Do 50% water change, syphon gravel (all of it)
Remove uneaten food within 2 hours of feeding.
Try to hold off on the live foods. Until the worms are gone.
Scoop out worms with net if u can.

When is the last time you cleaned your Filter?
You might wanna try to clean it- if u havent in a while. (better filtration)

Good luck-


----------



## ChosenOne22 (Nov 23, 2003)

i cleaned it 5 days ago...i think its from the decayin shrimp left under the driftwood...and when is sccop out my convict probably brought the worms into the 75 gallon in the net


----------



## nigaphan (Oct 28, 2003)

try using salt it kills alotta them bastards..........or buying hella feeders and dumping them in there they are good gravel cleaners too....but take them out after that


----------



## FuZZy (Apr 18, 2003)

Get some 5"-"6 inch red cray fish.

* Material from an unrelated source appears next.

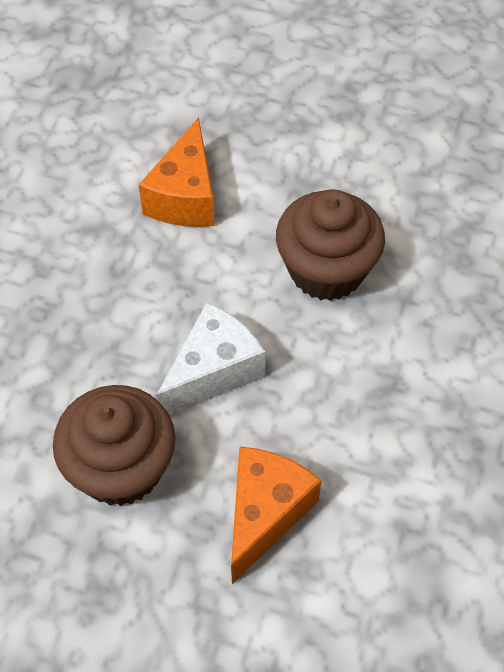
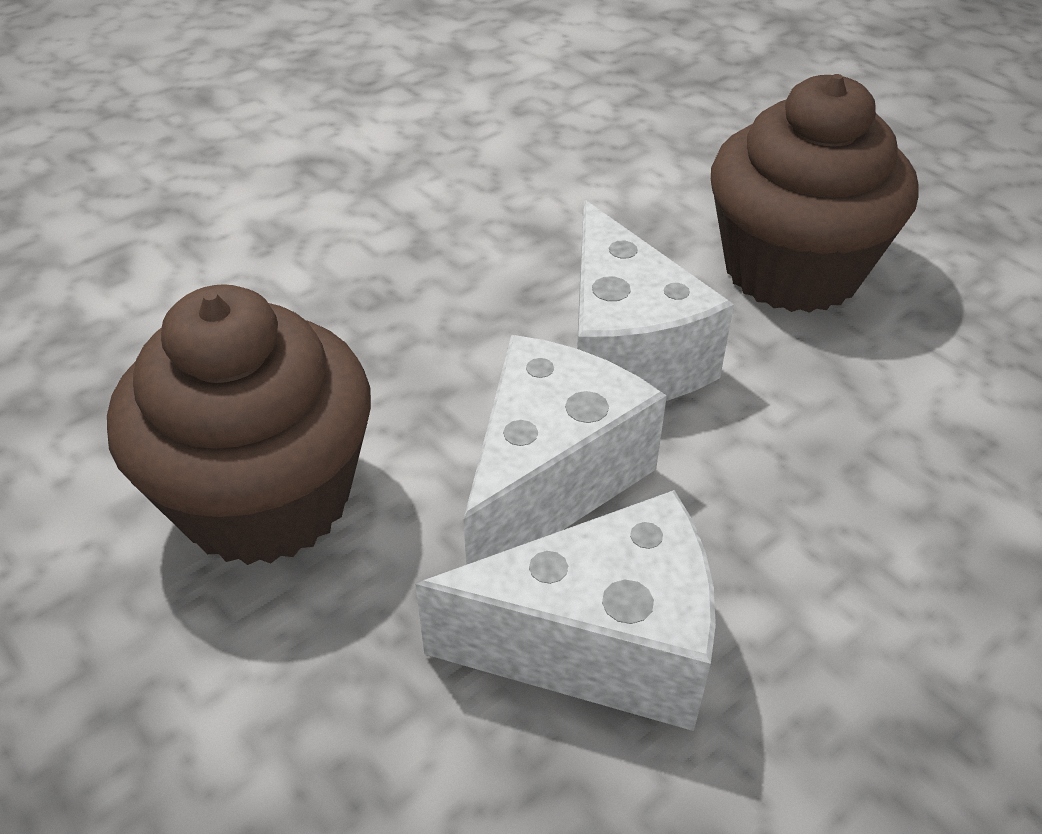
orange cheese: [139,117,215,227] [231,446,321,584] = 2 -> none = 0
white cheese: [156,302,265,415] = 1 -> [416,490,716,731] [463,335,667,565] [577,200,734,401] = 3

I have 2 in my 55g with 7 1-2" reds. and they clean up all the fish heads and left over shrimp.


----------



## Innes (Jan 13, 2003)

possibly you have planaria, but they sound a little too big for that, I suggest you do some water changes (30% every 2-3 days)


----------



## garygny (Mar 16, 2003)

Well I did a 35% water change, vacuum the gravel, added some salt and see a big difference. I don't see the nemtodes swimming around but I'm sure I have some more of those suckers hiding in the gravel. I'm happy to see some results and I'm doing another water change and vacuum next week.


----------



## ChosenOne22 (Nov 23, 2003)

just clean my gravel did 50%water change..seems like thier numbers are reducing...thank everyone


----------



## FuZZy (Apr 18, 2003)

Keep up with your 10-20% water changesevery week or 2 and get all that left over food out of your tank. If you have left over food in your tank after 20 minutes take it out. If you p's are small try adding crayfish.


----------



## mats13 (Dec 22, 2003)

"white creatures" are related. This is a clear case of an over-fed tank. This is a common problem in Oscar tanks and other tanks with larger carnivores. The white critters are either copepods (microscopic crustaceans) or small worms, probably of the Tubifaria family. They could also be planarians (flat worms). They are most likely scavengers, and are nothing to worry about. What is cause for worry is why they are there. These animals will only populate tanks in large numbers when there is something for them to eat, so over-feeding is definitely the problem. Larger fish like Oscars tend to be sloppy eaters and if you're feeding live fish as food, the problem is compounded. The odor is from the decay of uneaten food. Refer to our FAQ on feeding to learn how to feed properly. The object is to get all the food inside the fish. To solve your problem, do a 50% water change and vacuum the gravel thoroughly. Increase your regular water changes to 25 to 40% thereafter. Control the feeding. If food particles are leftover when you feed, you are over-feeding. Cartridges in the Penguin should be changed every two weeks. The carbon in the Fluval should be changed monthly. Carbon will remove the odor, so change the carbon and cartridges when you do that first big water change.


----------